Synopses & Reviews
Synopsis
Paul D. Moreno offers a bold reinter-pretation--truly a "new history"--of the role of race and racial discrimination in the American labor movement. Breaking with historians' deadlocked debate over the importance of race in labor organizations, Moreno applies insights of the law-and-economics movement to formulate a powerfully compelling labor-race theorem of elegant simplicity: White unionists found that race was a convenient basis on which to do what unions do--control the labor supply. Not racism pure and simple but "the economics of discrimination" explains historic black absence and under-representation in unions. Moreno's sweeping reexamination stretches from the antebellum period to the present, integrating relevant biographical details of principal figures such as Frederick Douglass and Samuel Gompers.

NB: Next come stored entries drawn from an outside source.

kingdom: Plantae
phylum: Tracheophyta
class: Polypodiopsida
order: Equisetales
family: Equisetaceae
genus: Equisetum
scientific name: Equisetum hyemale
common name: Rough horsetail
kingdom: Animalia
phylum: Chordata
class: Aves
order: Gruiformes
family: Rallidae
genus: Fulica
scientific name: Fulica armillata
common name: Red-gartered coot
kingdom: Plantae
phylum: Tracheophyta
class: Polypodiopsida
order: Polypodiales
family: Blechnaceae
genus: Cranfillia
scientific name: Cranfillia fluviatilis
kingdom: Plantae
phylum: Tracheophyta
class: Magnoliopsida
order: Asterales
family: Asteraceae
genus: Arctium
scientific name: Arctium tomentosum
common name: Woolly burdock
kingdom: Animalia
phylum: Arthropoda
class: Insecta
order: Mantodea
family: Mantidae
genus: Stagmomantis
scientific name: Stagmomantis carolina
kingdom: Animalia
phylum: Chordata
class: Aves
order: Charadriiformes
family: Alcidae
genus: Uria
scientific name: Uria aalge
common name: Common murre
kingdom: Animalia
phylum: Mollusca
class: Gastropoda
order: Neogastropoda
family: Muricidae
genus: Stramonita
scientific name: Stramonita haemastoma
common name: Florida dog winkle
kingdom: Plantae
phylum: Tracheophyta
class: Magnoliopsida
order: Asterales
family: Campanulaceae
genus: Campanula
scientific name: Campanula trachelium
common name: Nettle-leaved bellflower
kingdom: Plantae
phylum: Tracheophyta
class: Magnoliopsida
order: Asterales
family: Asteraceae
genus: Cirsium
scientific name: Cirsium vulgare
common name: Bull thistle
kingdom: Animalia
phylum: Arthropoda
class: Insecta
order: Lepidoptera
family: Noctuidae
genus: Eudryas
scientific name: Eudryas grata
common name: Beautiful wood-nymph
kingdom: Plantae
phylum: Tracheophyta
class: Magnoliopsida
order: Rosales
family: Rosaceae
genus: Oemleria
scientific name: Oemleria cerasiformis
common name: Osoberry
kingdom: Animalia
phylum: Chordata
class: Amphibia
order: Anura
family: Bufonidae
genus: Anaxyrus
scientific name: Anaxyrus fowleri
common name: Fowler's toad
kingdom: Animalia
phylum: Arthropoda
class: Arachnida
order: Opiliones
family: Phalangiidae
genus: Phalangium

Throughout, he focuses on the liberal-individualist philosophy that underlay the nineteenth-century principle of the right to work, a philosophy that the progressive or twenteith-century liberal view came to override but never fully eradicate. He traces changing attitudes and practices and exposes the impact made by federal and state employment policies, transformations in the southern economy, and the civil rights movement. Moreno brings remarkable clarity to the question of the importance of race in unions, impressively weaving together labor, policy, and African American history into a cogent, persuasive revisionist study that cannot be ignored.